Loop monitors several restaurants in the US and needs to monitor if the store is online or not. All restaurants are supposed to be online during their business hours. Due to some unknown reasons, a store might go inactive for a few hours. Restaurant owners want to get a report of the how often this happened in the past.
This system as three data sources:
-
A CSV file that has 3 columns (store_id, timestamp_utc, status) where status is active or inactive. All timestamps are in UTC
-
A CSV where the business hours of all the stores are present - schema of this data is (store_id, dayOfWeek(0=Monday, 6=Sunday), start_time_local, end_time_local)
- the given times are in local time
- if the data for any store is missing, then that store is open 24 * 7
-
A CSV where all timezones for the stores are present - schema is (store_id, timezone_str)
- if data for any store is missing, then it's local timezone is "America/Chicago"
- this data can be used to compare the data from sources 1 and 2
- the given data is not static and will keep getting updated every hour
- the given data must be stored in a relevant database and API calls must be made to get the data
Python 3.x - required
Install the dependent packages by running the following command in the project directory
pip install -r requirements.txt
To start the server, run the follwing command in the project directory
py .\src\main.py
The server will start running on http://localhost:8081/
This system exposes two endpoints:
-
/trigger_report
-
this endpoint takes no input
-
it returns a unique identifier string for the report being generated, say, the report_id
-
this "report_id" will be used by the second endpoint for polling the status of report completion
-
Request
curl --location 'http://127.0.0.1:8081/trigger_report'
-
Response
HTTP/1.1 OK { 'status': "success", 'report_id': report_id }
-
-
/get_report
-
this endpoint takes the report_id generated by the first endpoint as the input
-
if report generation is not complete, it return a status of "Running"
-
if report generation is complete, it returns a status of "Complete", along with the csv file of the report
-
Request
curl --location --request GET 'http://127.001:8081/get_report' \ --header 'Content-Type: application/json' \ --data '{ "report_id": "73267251-06ca-4a9f-9100 -22fa83c231d3" }'
-
Response
HTTP/1.1 202 ACCEPTED { 'status': 'Running', } HTTP/1.1 200 OK { 'status': 'Complete', 'data': '...' } HTTP/1.1 404 Not Found { 'status': 'No such report Id!' }
-
The schema.sql contains the schema for tables and the indexes used for speeding up the query execution
We persist the data if there is not data present.
We create a daemon thread that runs in the background as long as the server is up and running. This thread will refresh the data in the database every hour with the newly updated poll data.
- Each store can have multiple segments of business hours in a single day. Ex. 00:00:00 to 04:00:00, 09:00:00 to 18:30:00, etc
- Status polls for each hour in business hours are not necessarily available in the data source. Conversely, status polls for non-business hours are present.
-
We go through each store and find their business hours for each day and then we get the business hours in UTC time.
-
We go through each segment of the business hours and keep track of the previous valid status and timestamp.
-
For each business hours segment we find all the relevant poll data and go through each poll.
-
The previous timestamp and the current poll timestamp make up one interval.

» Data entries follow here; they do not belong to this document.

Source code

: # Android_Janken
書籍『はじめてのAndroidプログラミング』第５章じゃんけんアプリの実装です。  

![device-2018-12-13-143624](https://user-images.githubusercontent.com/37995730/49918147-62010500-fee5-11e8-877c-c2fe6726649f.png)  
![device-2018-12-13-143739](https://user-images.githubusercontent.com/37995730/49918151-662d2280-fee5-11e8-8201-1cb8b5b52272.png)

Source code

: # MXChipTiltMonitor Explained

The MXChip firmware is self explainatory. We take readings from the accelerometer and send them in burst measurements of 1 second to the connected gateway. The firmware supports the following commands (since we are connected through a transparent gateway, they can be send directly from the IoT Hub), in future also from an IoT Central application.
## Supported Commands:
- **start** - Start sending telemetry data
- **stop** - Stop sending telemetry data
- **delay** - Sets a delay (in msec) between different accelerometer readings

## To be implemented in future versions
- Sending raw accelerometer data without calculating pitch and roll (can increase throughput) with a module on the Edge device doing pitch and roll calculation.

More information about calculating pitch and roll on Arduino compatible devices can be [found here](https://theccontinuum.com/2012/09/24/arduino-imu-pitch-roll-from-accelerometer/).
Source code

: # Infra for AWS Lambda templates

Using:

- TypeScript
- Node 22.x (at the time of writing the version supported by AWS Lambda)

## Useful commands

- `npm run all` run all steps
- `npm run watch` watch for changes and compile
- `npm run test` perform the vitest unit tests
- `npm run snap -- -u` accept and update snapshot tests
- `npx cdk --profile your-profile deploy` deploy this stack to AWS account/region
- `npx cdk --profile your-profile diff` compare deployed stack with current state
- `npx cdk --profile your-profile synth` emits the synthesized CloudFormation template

With the help of previous status we store the time difference in the uptime or downtime.
-
At the end of each business hours segment we are left with the last interval, which is between the last poll timestamp and the current business hours segment's end time. We store the time difference accordingly.
-
We store all the uptime and downtime data and keep updating the same.
-
When we calculate the last hour uptime and downtime. There can be a case where the business hours segment's end time is before the last hour's end time. Here we have to set the end time as the business hour segment's end time and ignore the last hour's end time.
-
We get the timezones for each store and keep them in-memory for faster access.
-
We created relevant indexes for retrieving data from the database in a faster way.